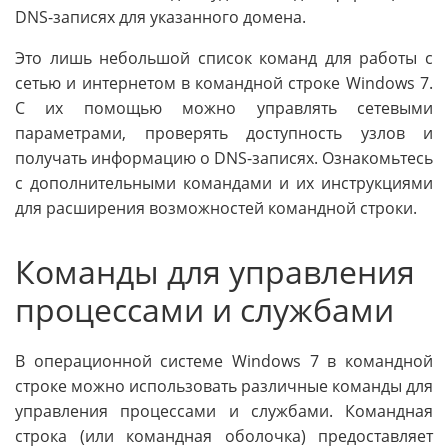
DNS-записях для указанного домена.
Это лишь небольшой список команд для работы с
сетью и интернетом в командной строке Windows 7.
С их помощью можно управлять сетевыми
параметрами, проверять доступность узлов и
получать информацию о DNS-записях. Ознакомьтесь
с дополнительными командами и их инструкциями
для расширения возможностей командной строки.
Команды для управления
процессами и службами
В операционной системе Windows 7 в командной
строке можно использовать различные команды для
управления процессами и службами. Командная
строка (или командная оболочка) предоставляет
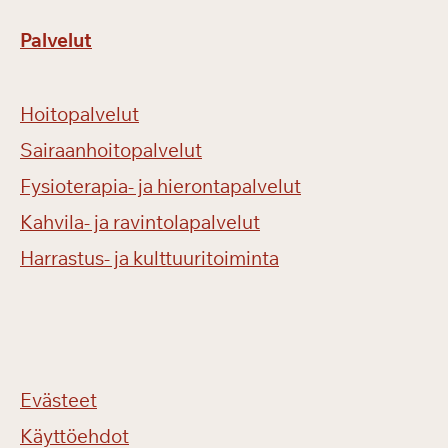
Palvelut
Hoitopalvelut
Sairaanhoitopalvelut
Fysioterapia- ja hierontapalvelut
Kahvila- ja ravintolapalvelut
Harrastus- ja kulttuuritoiminta
Evästeet
Käyttöehdot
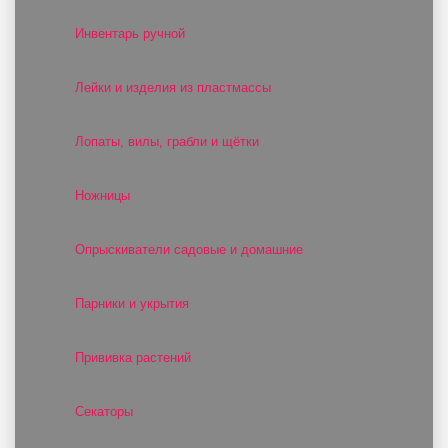
Инвентарь ручной
Лейки и изделия из пластмассы
Лопаты, вилы, грабли и щётки
Ножницы
Опрыскиватели садовые и домашние
Парники и укрытия
Прививка растений
Секаторы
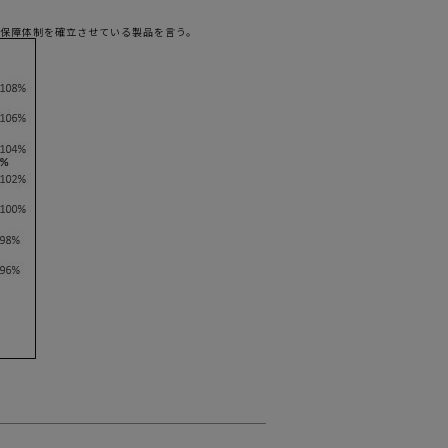
び保障体制を確立させている製品を言う。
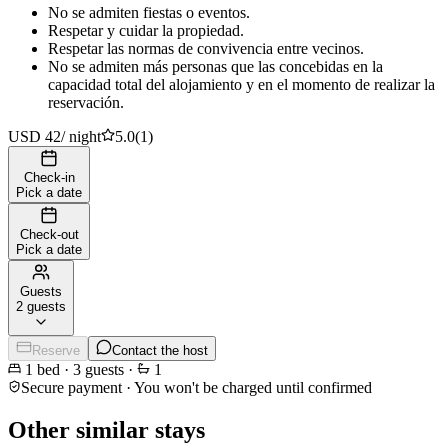
No se admiten fiestas o eventos.
Respetar y cuidar la propiedad.
Respetar las normas de convivencia entre vecinos.
No se admiten más personas que las concebidas en la
capacidad total del alojamiento y en el momento de realizar la
reservación.
USD 42
/
night
5.0
(
1
)
Check-in
Pick a date
Check-out
Pick a date
Guests
2 guests
Reserve
Contact the host
1
bed
·
3
guests
·
1
Secure payment · You won't be charged until confirmed
Other similar stays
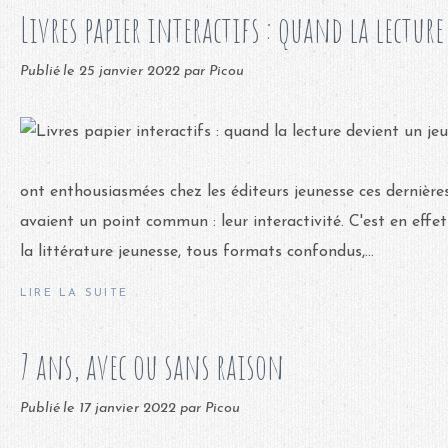
Livres papier interactifs : quand la lectur
Publié le
25 janvier 2022
par Picou
ont enthousiasmées chez les éditeurs jeunesse ces dernière
avaient un point commun : leur interactivité. C'est en effe
la littérature jeunesse, tous formats confondus,...
LIRE LA SUITE
7 ans, avec ou sans raison
Publié le
17 janvier 2022
par Picou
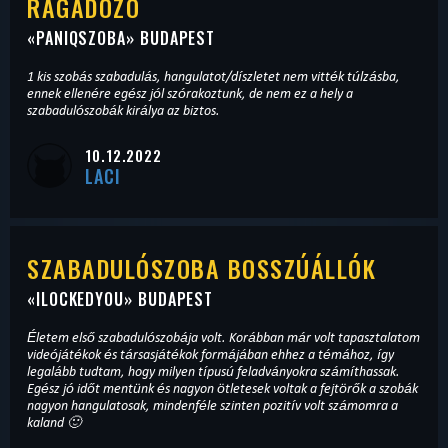
RAGADOZÓ
«
PANIQSZOBA
» BUDAPEST
1 kis szobás szabadulás, hangulatot/díszletet nem vitték túlzásba,
ennek ellenére egész jól szórakoztunk, de nem ez a hely a
szabadulószobák királya az biztos.
10.12.2022
LACI
SZABADULÓSZOBA BOSSZÚÁLLÓK
«
ILOCKEDYOU
» BUDAPEST
Életem első szabadulószobája volt. Korábban már volt tapasztalatom
videójátékok és társasjátékok formájában ehhez a témához, így
legalább tudtam, hogy milyen típusú feladványokra számíthassak.
Egész jó időt mentünk és nagyon ötletesek voltak a fejtörők a szobák
nagyon hangulatosak, mindenféle szinten pozitív volt számomra a
kaland 🙂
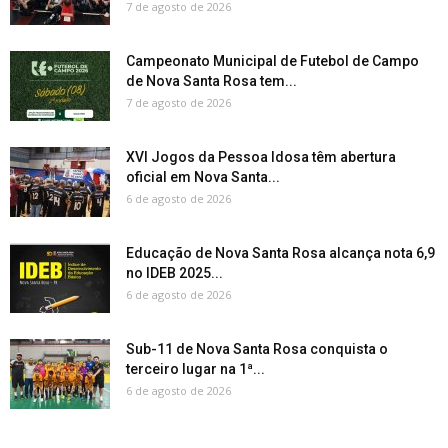
7 de agosto de 2026
Campeonato Municipal de Futebol de Campo
de Nova Santa Rosa tem...
7 de agosto de 2026
XVI Jogos da Pessoa Idosa têm abertura
oficial em Nova Santa...
6 de agosto de 2026
Educação de Nova Santa Rosa alcança nota 6,9
no IDEB 2025...
6 de agosto de 2026
Sub-11 de Nova Santa Rosa conquista o
terceiro lugar na 1ª...
6 de agosto de 2026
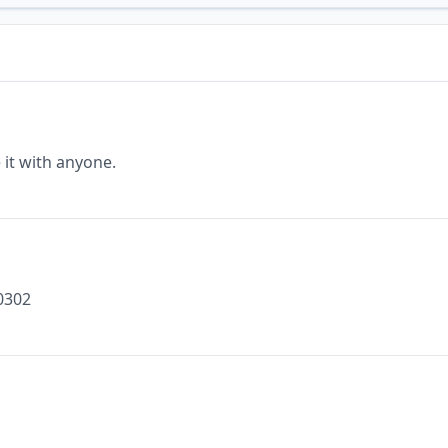
it with anyone.
20302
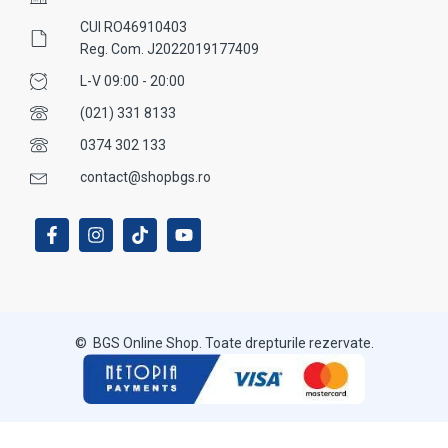
CUI RO46910403
Reg. Com. J2022019177409
L-V 09:00 - 20:00
(021) 331 8133
0374 302 133
contact@shopbgs.ro
© BGS Online Shop. Toate drepturile rezervate.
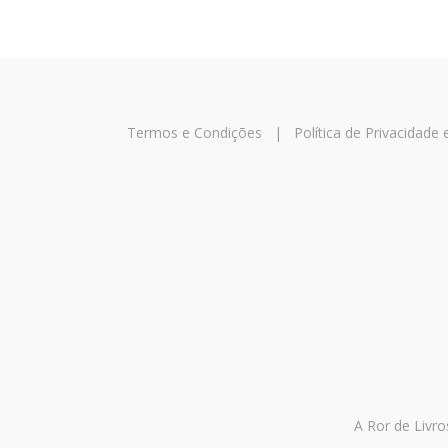
Termos e Condições
|
Política de Privacidade
A Ror de Livro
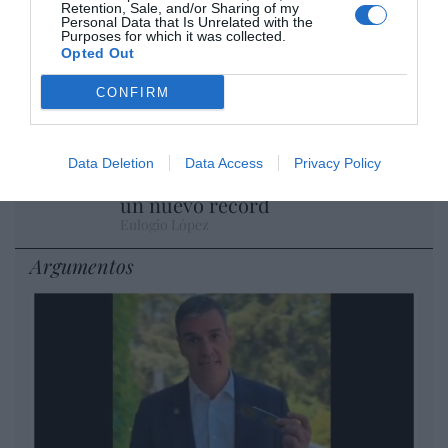
Retention, Sale, and/or Sharing of my
Personal Data that Is Unrelated with the
Isabel Pantoja pierde dos pleitos
Purposes for which it was collected.
Opted Out
con Hacienda por 700.000
euros... suma y sigue
CONFIRM
Eulogio López
El IBEX 35 cerró la sesión del
Data Deletion
Data Access
Privacy Policy
miércoles en los 20.057 puntos,
un nuevo récord
Eulogio López
Argumentos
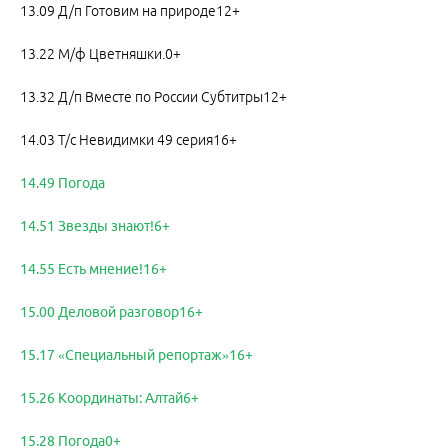
13.09 Д/п Готовим на природе12+
13.22 М/ф Цветняшки.0+
13.32 Д/п Вместе по России Субтитры12+
14.03 Т/с Невидимки 49 серия16+
14.49 Погода
14.51 Звезды знают!6+
14.55 Есть мнение!16+
15.00 Деловой разговор16+
15.17 «Специальный репортаж»16+
15.26 Координаты: Алтай6+
15.28 Погода0+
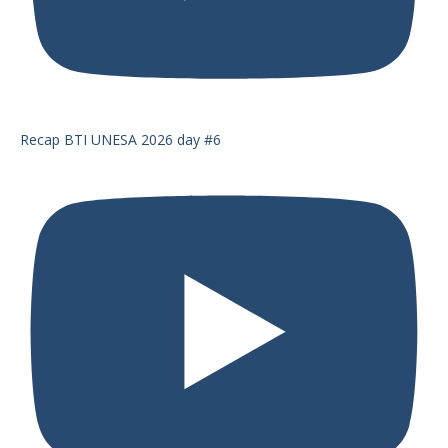
Recap BTI UNESA 2026 day #6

---

- What needs to be done: From the entries above, copy each line holding "Santa".

- Response:
de Nova Santa Rosa tem...
oficial em Nova Santa...
Educação de Nova Santa Rosa alcança nota 6,9
Sub-11 de Nova Santa Rosa conquista o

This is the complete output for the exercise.